Interactive Monte Carlo Simulations: Effect of Step Size on Escape Probability
In-depth solution#
In this section I’ll share a more complicated solution which is how I originally understood this problem, but it’s too long and impractical to use in an interview setting unless you happen to memorize the final answer (which I never do).

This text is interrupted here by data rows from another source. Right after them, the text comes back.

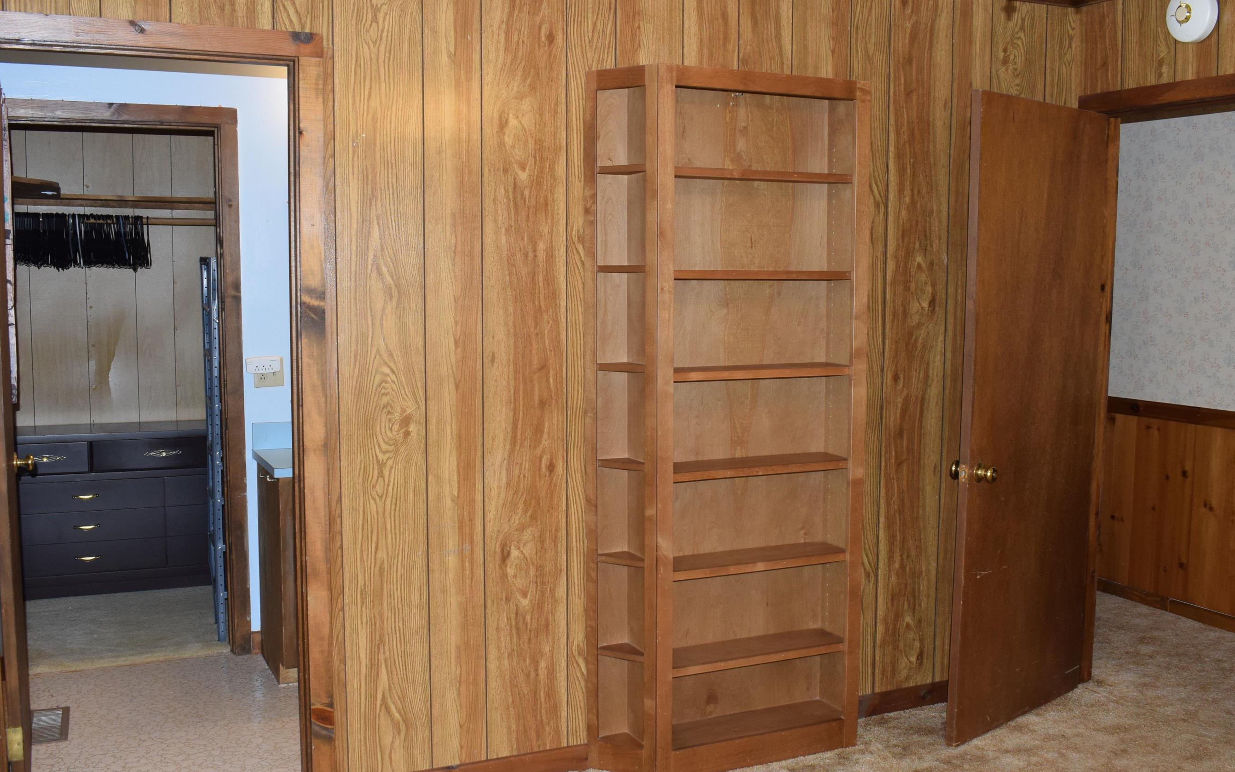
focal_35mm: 35
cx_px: 623
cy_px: 411
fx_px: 1178
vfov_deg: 36.3
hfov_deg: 55.3
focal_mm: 20
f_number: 8
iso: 720
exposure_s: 1/60
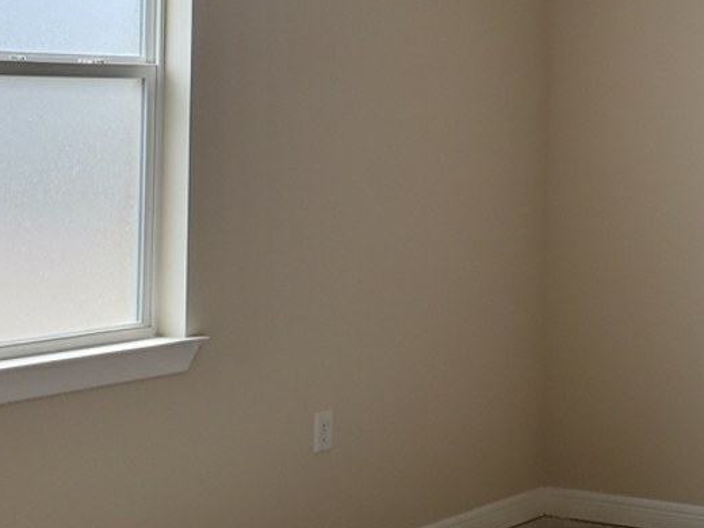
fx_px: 1220
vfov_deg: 23.3
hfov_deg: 29.7
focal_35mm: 60
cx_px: 731
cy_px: -7
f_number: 1.6
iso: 572
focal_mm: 5.7
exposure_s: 1/398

Let’s forget about the original problem statement for now, and just treat it like a Markov process with absorbing boundary conditions at \(x_\mathrm{low} = 0\) and \(x_\mathrm{high} = 1000\). Fix the step size \(\Delta x\) and define the grid of valid states as \({x_k = k \Delta x : k = 1, 2, \dots N }\), where \(N \equiv x_\mathrm{high} / \Delta x\). As in the original prompt we’ll denote the probability of moving towards \(x_\mathrm{high}\) in a given step by \(p\), and we’ll let \(q = 1 - p\). For convenience, denote the probability of escaping the police, starting at state \(x_m\) by \(q_m\). That is,
$$ q_m \equiv \mathrm{Pr}(\, \mathrm{escape} \, |\, x_\mathrm{initial} = x_m \,) \ . $$Trivially, at \(m = 0\) and \(m = N\) we have,
$$ \begin{align*} q_0 &= 0 \\ q_N &= 1 \end{align*} $$Doing a ’next-step’ analysis, we observe that if you’re at state \(x_m\) now, then after one step you will either be at \(x_{m-1}\) or \(x_{m+1}\), at which point if we knew \(q_{m-1}\) and \(q_{m+1}\) then we could calculate \(q_m\) as,
$$ \begin{align*} q_m = p \, q_{m + 1} + q \, q_{m-1} \ . \end{align*} $$Using the fact that \(p + q = 1\) we can write the left hand side as
$$ \begin{align*} q_m = (p + q) \, = p \, q_m + q \, q_m \ . \end{align*} $$Subtracting the latter from the RHS yields
$$ \begin{align} 0 = p \, (q_{m + 1} - q_m) + q \, (q_{m-1} - q_m) \end{align} $$Now, if we define \(F_m \equiv q_{m} - q_{m - 1}\) and introduce the inverse odds \(r \equiv q / p\) we can rearrange eqn (1) as
$$ \begin{align*} F_{m+1} = \frac{q}{p} \, F_m = r F_m \ . \end{align*} $$Induction then tells us
$$ \begin{align} F_{m+1} = r^m \, F_1 = r^m q_1 \ . \end{align} $$On the other hand, using the definition of \( F_m \) we observe that \( q_m = \sum_{k=1}^m F_k \). So, in combination with eqn (2) we have
$$ \begin{align*} q_m = \sum_{k=1}^m F_k = \sum_{k=1}^m r^{k-1} q_1 = \frac{q_1}{r} \sum_{k=0}^{m-1} r^{k-1} = \frac{q_1}{r}\frac{1 - r^m}{1 - r}\ . \end{align*} $$To solve for \(q_1\) we apply the boundary condition \(q_N = 1\):
$$ \begin{align*} 1 = q_N = \frac{q_1}{r}\frac{1 - r^N}{1 - r} \Rightarrow \frac{q_1}{r} = \frac{1 - r}{1 - r^N} \ . \end{align*} $$And so,
$$ \begin{align} \boxed{q_m = \frac{1 - (q / p)^m}{1 - (q / p)^N}}\ . \end{align} $$Eqn (3) can be used to solve our original problem. Since \(N = x_\mathrm{end} / \Delta x\) and \(m = x_\mathrm{initial} / \Delta x\) we immediately see that taking smaller steps is equivalent to sending $m$ and $N$ to infinity at the same rate, so
$$ \begin{align*} \lim_{\Delta x \rightarrow 0} \mathrm{Pr}(\mathrm{escape}) = 1. \end{align*} $$And clearly we should pick the smallest possible value of \( \Delta x \) permitted.